▸ DATA SUPPLIED:
◇ ◇ ◇ ◇ ◇
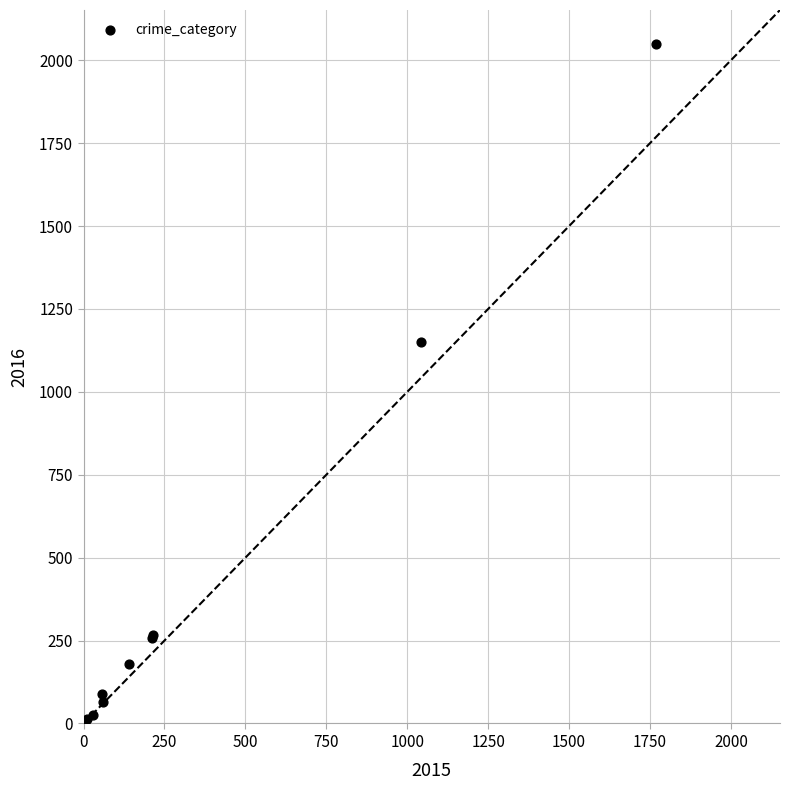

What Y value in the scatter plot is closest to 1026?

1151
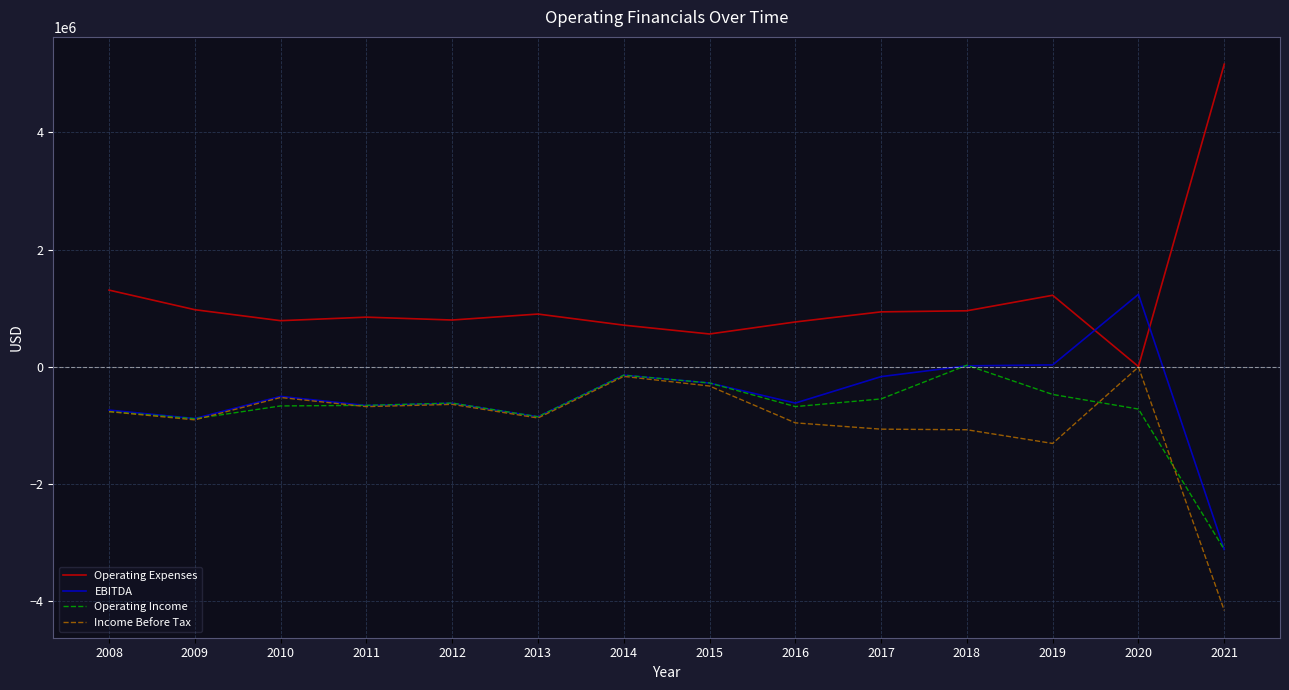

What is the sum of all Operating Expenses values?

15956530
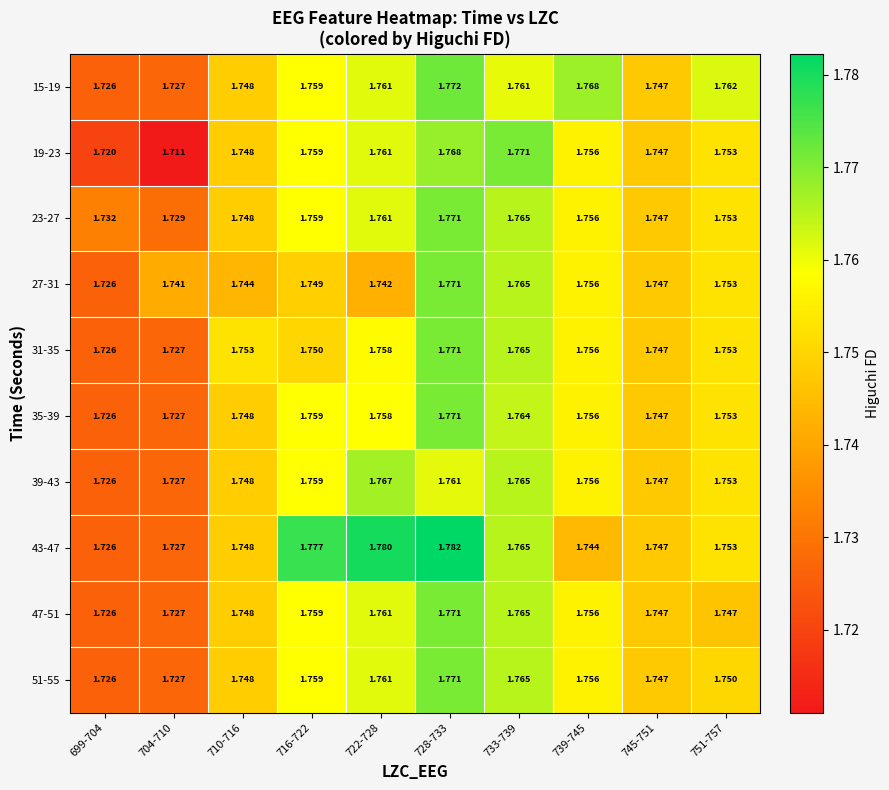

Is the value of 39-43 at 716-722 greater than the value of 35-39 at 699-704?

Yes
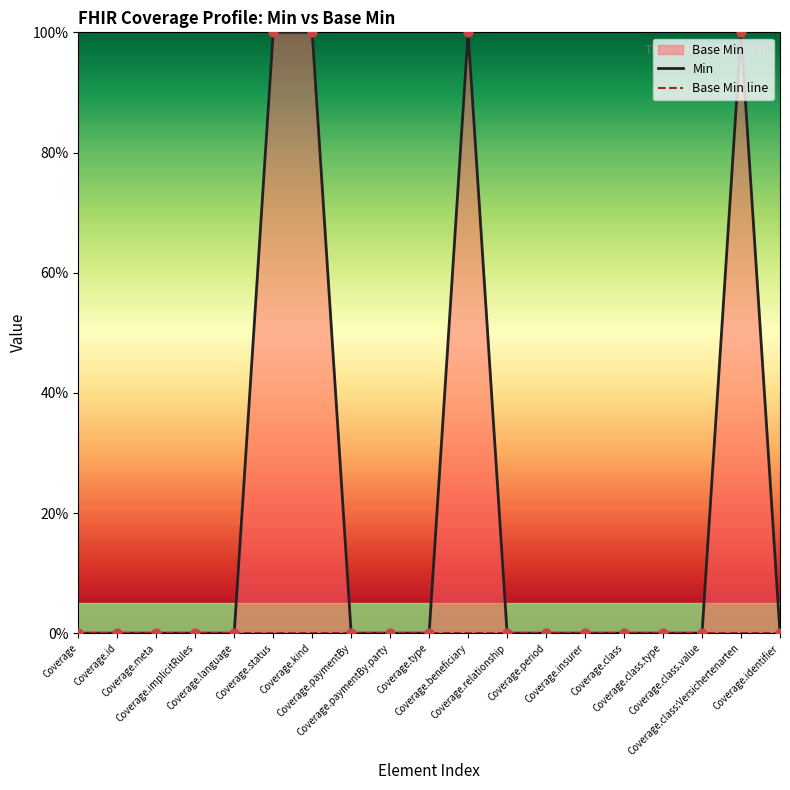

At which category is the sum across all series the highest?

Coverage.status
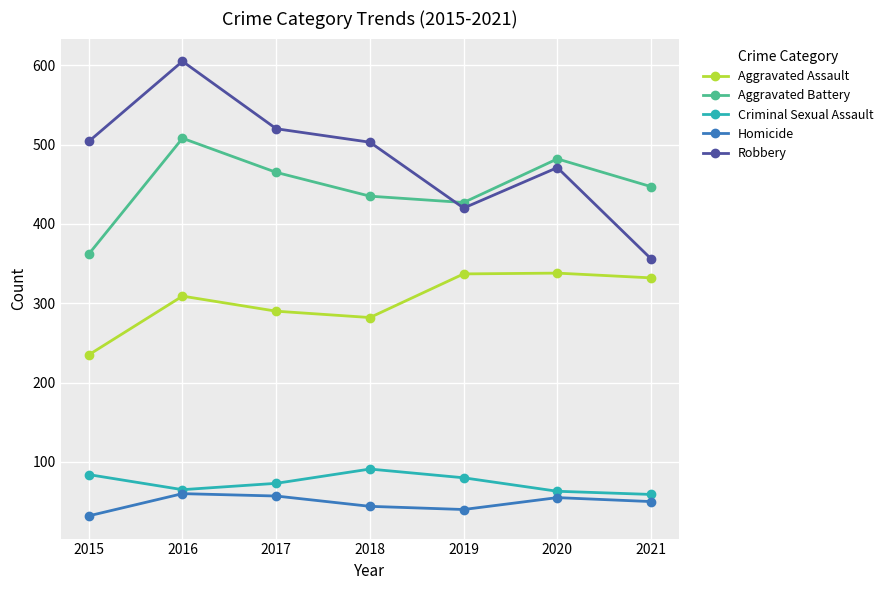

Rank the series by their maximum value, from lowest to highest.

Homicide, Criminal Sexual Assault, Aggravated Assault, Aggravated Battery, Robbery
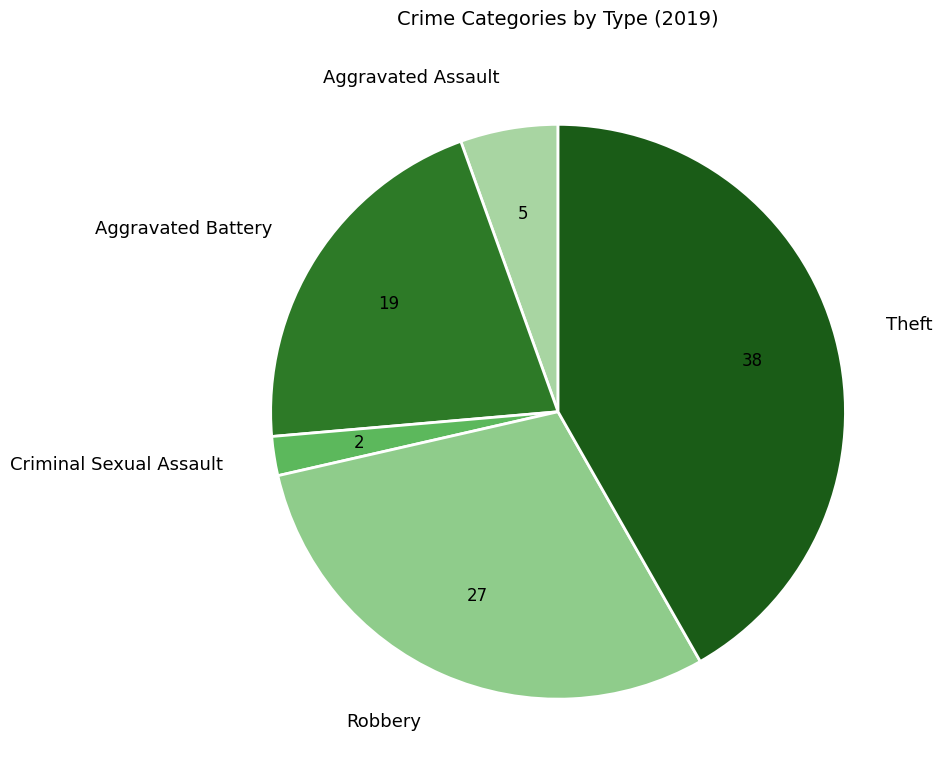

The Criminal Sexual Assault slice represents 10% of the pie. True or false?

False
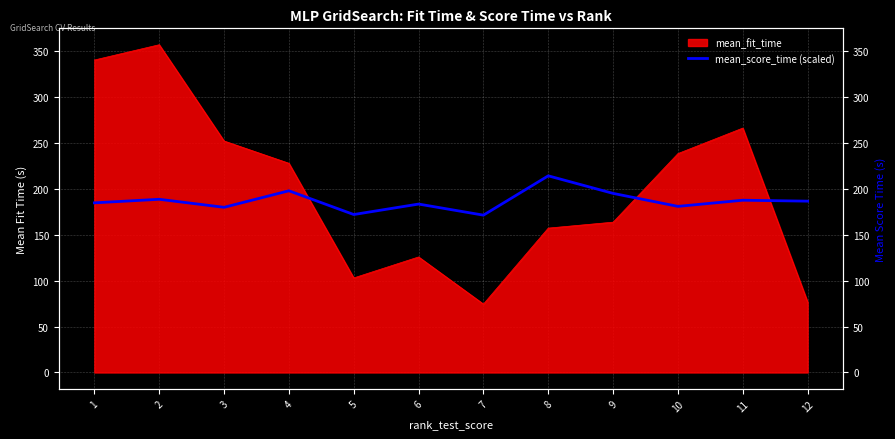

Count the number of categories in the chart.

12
◇ ◇ ◇ ◇ ◇
▸ REQUIREMENT: Rewrite the listing above with "series" swapped for "groups" and nothing else changed. Leave out the pictures.

▸ EXERCISE RESPONSE:
What Y value in the scatter plot is closest to 1026?

1151

What is the sum of all Operating Expenses values?

15956530

Is the value of 39-43 at 716-722 greater than the value of 35-39 at 699-704?

Yes

At which category is the sum across all groups the highest?

Coverage.status

Rank the groups by their maximum value, from lowest to highest.

Homicide, Criminal Sexual Assault, Aggravated Assault, Aggravated Battery, Robbery

The Criminal Sexual Assault slice represents 10% of the pie. True or false?

False

Count the number of categories in the chart.

12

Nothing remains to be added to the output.